Write the records below out in full, character for character, with no pictures.
※ ※ ※
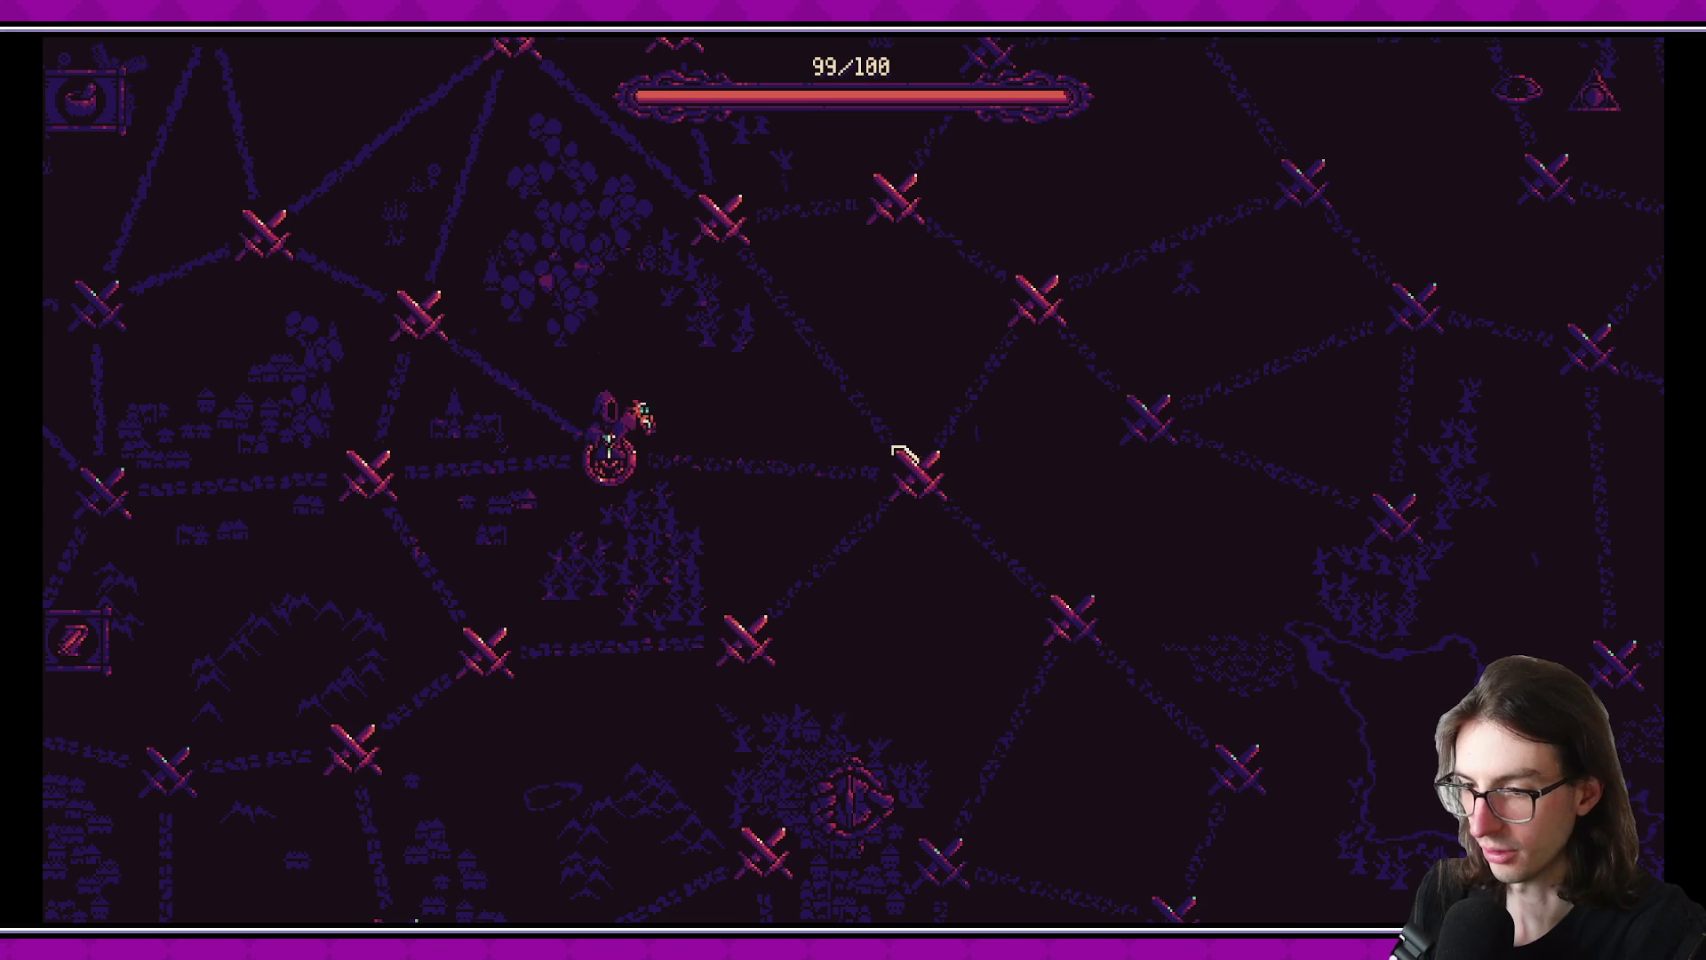
key("alt+Tab")
key("alt+Tab")
key("alt+Tab")
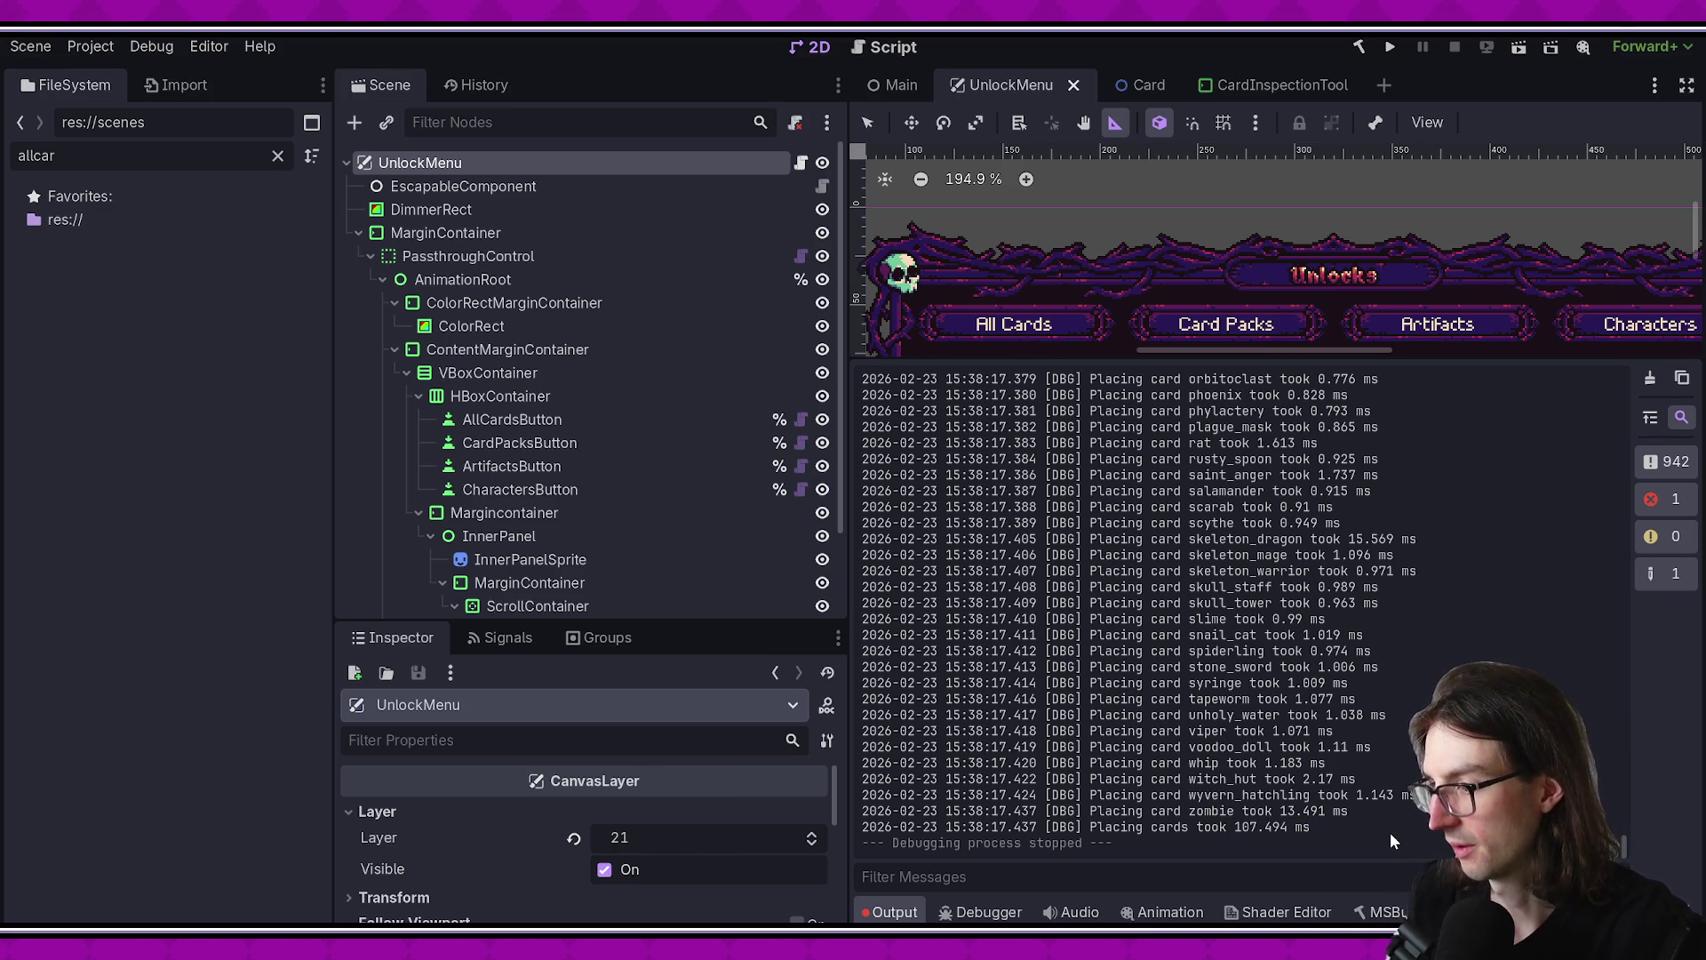
scroll(1358, 823, "up", 15)
scroll(1395, 826, "up", 20)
※ ※ ※
Written solution >>
key("alt+Tab")
key("alt+Tab")
key("alt+Tab")
scroll(1358, 823, "up", 15)
scroll(1395, 826, "up", 20)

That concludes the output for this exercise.